Но я не хочу стать самоубийцей, потому что у меня и так избран путь греха — удел актрисы. Пусть это будет несчастный случай. А еще лучше — пусть это будет моя последняя роль, вместе с которой я и умру на сцене. Кому из артистов удалось настолько перевоплотиться, чтобы умереть со своим персонажем? Никому!
А я сумею.
Я помню, как пользоваться револьвером. Ты сам меня учил когда-то, когда мы с тобой были еще совсем глупыми и наивными.
Думаю, что человек, кого я выберу орудием, не слишком-то пострадает. А если и пострадает, то что мне до того? Юноше полезно пострадать. Может, через страдания он наконец-таки поймет, что стезя артиста не для него? Я страдаю гораздо больше, чем все остальные. Но мои страдания ничто по сравнению с твоими.
Милый мой Полечка, я тебя искренне и нежно люблю. За все время нашей разлуки я тебе не изменила ни душевно, ни телесно.
Целую тебя стотысяч раз. Надеюсь и верю, что там, за гробом, только я и стану твоей единственной и любимой женой, потому что наше венчание состоялось раньше.
Твоя Филечка'
Отложил письмо, прикидывая — не то снять с него копию, а подлинник переслать бывшему мужу актрисы Ипполиту Свистунову, то ли наоборот — мужу копию, а в дело подшить подлинник?
А еще, и это самое нелепое, так это то, что я думал не о том, что мне удалось получить признание покойной актрисы о фактическом самоубийстве, а о том, почему она называет бывшего мужа Полечкой, а себя Филечкой?
Полечек, верно, от имени Ипполит, но почему Филечка? Иппос, это что-то связанное с конями. Есть ведь у нас иппотерапия, когда больные дети общаются с лошадьми. Филечка, от Филиппа. Нет, не въезжаю.

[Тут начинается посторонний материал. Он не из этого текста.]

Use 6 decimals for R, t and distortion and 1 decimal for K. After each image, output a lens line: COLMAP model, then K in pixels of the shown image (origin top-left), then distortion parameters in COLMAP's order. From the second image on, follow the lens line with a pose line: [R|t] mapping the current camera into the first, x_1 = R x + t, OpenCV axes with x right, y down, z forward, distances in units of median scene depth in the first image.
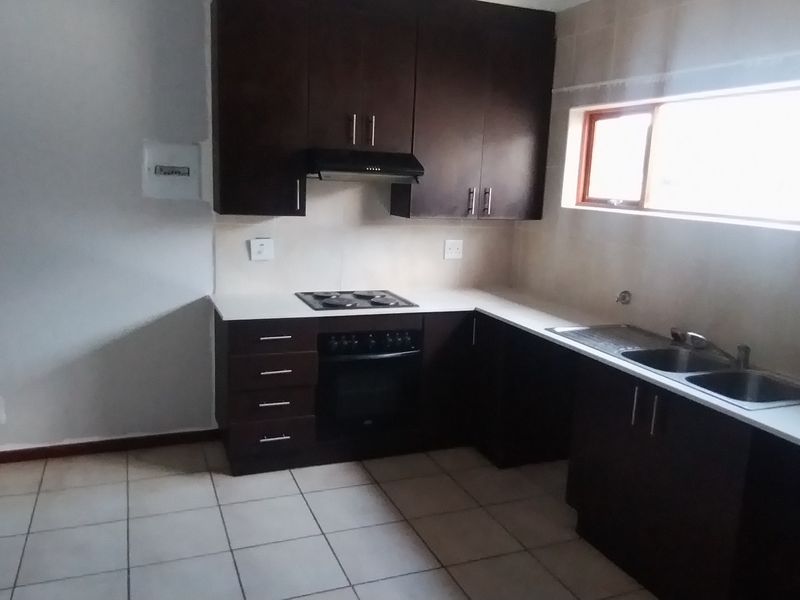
lens RADIAL K [[667.6, 0, 400.0], [0, 667.6, 300.0], [0, 0, 1]] dist [0.039926, -0.078264]
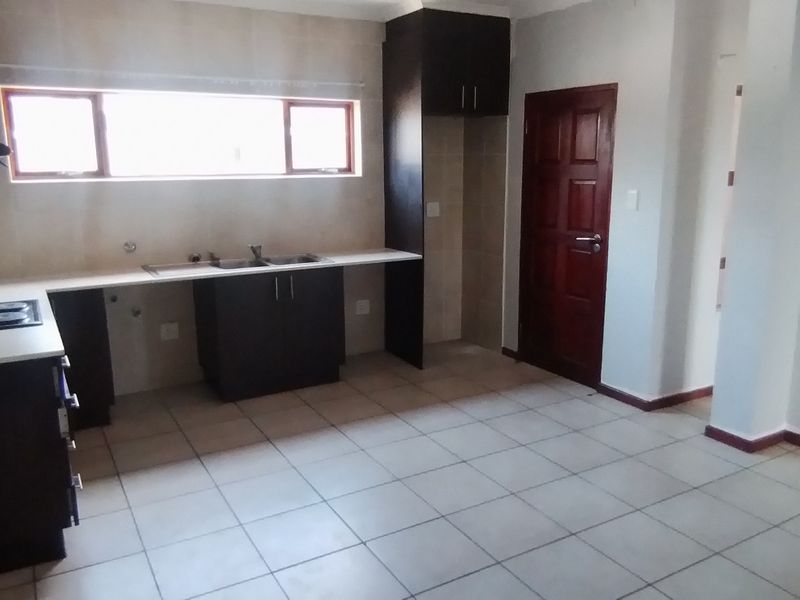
lens RADIAL K [[667.6, 0, 400.0], [0, 667.6, 300.0], [0, 0, 1]] dist [0.039926, -0.078264]
pose [[-0.137033, -0.246304, 0.959456, -0.954960], [0.186107, 0.944943, 0.269159, -0.150703], [-0.972927, 0.215445, -0.083649, 0.616317]]
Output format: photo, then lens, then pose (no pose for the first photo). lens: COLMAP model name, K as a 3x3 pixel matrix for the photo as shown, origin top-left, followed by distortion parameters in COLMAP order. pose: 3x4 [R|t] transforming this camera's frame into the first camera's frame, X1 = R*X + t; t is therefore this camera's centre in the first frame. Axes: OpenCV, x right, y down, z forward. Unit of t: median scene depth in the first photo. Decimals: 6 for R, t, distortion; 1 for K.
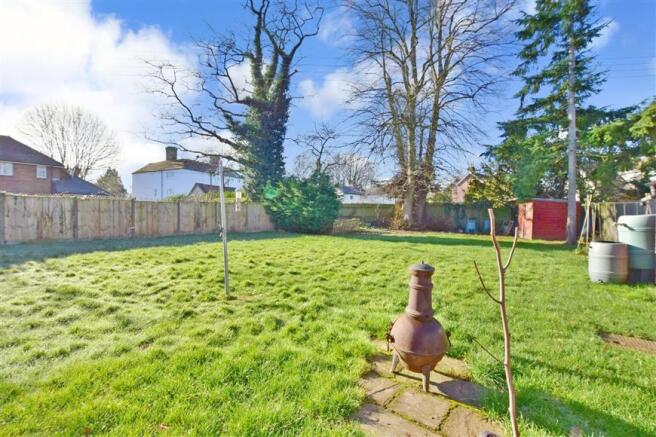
lens RADIAL K [[298.7, 0, 328.0], [0, 298.7, 218.5], [0, 0, 1]] dist [-0.040182, 0.000017]
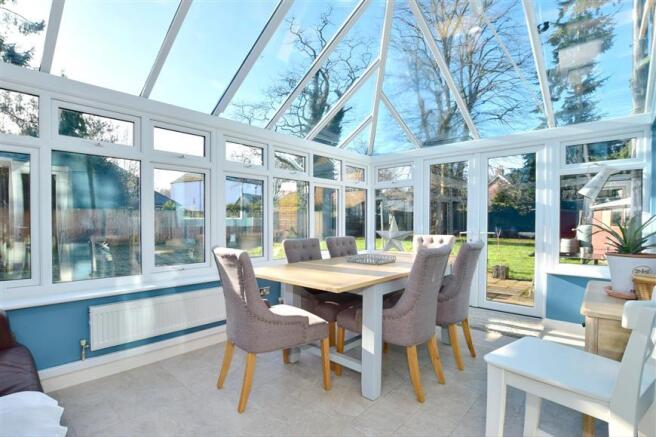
lens RADIAL K [[316.1, 0, 295.4], [0, 316.1, 226.7], [0, 0, 1]] dist [-0.030056, 0.000216]
pose [[0.990983, 0.000122, -0.133991, -0.208037], [0.000944, 0.999968, 0.007892, -0.002230], [0.133987, -0.007948, 0.990951, -0.470373]]
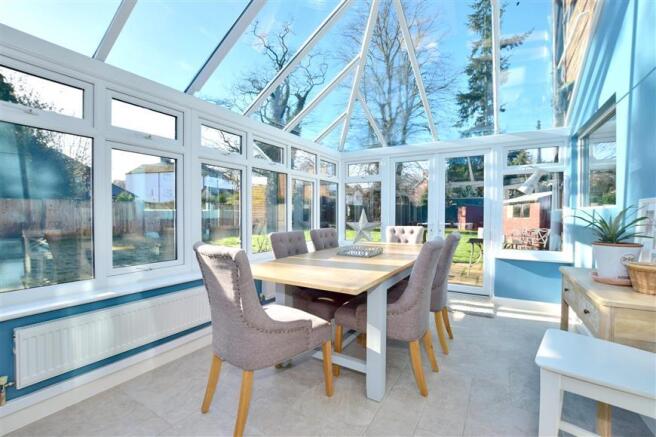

Завтра спрошу кого-нибудь, а сегодня нужно узнать кое-что другое. Федышинский, гад такой, меня кое в чем уел. Тоже нужна консультация, но на сей раз консультант рядом.
— Аня, а в юбках карманы бывают?
— В юбках? — переспросила Нюшка. Видимо, вначале думала, что я шучу, но поняв, что спрашиваю всерьез, хмыкнула, повернулась боком и похлопала себя по бедру, продемонстрировав прорезь по шву. Потом сунула туда руку и вытащила носовой платок: — Вот, я платочек сюда кладу. А можно и гребешок, и прочее.
М-да, приплыли. В том смысле, что я приплыл. Как это я дожил до тридцати лет, не узнав, что на женских юбках имеются карманы? Пальто и шубы — помню, карманы есть, но вот с юбками… Слабое оправдание, что мои подруги из того мира носили, в основном, джинсы. Да, у Ленки имелся красный спортивный костюм, он был с карманами, но на штанах карманы выделялись синим кантом.
Привык считать, что если женщины таскают сумочки и спихивают в них всякую всячину, так и карманов у них нет. Да, у моей здешней Леночки карманы на фартуке (или в фартуке, как правильно?) есть, но они накладные, поэтому заметны.
Мешочек с золотом я упаковал в чистый лист бумаги, подумав, свернул посмертное письмо и тоже упаковал, кивнул Нюшке:
— Аня, стол протри хорошенько, и с мылом.
Не знаю — слышала ли девчонка наш разговор? Но это зависит от того, где она сидела во время нашей беседы с Федышинским. Если в «маленькой гостиной», то слышала, а если уходила в свой «кабинет», то нет. Нюшка подслушивать не станет, это точно.
Сам же пошел мыть руки. А ведь помойное ведро почти полное. Ухватив, потащил его к выходу.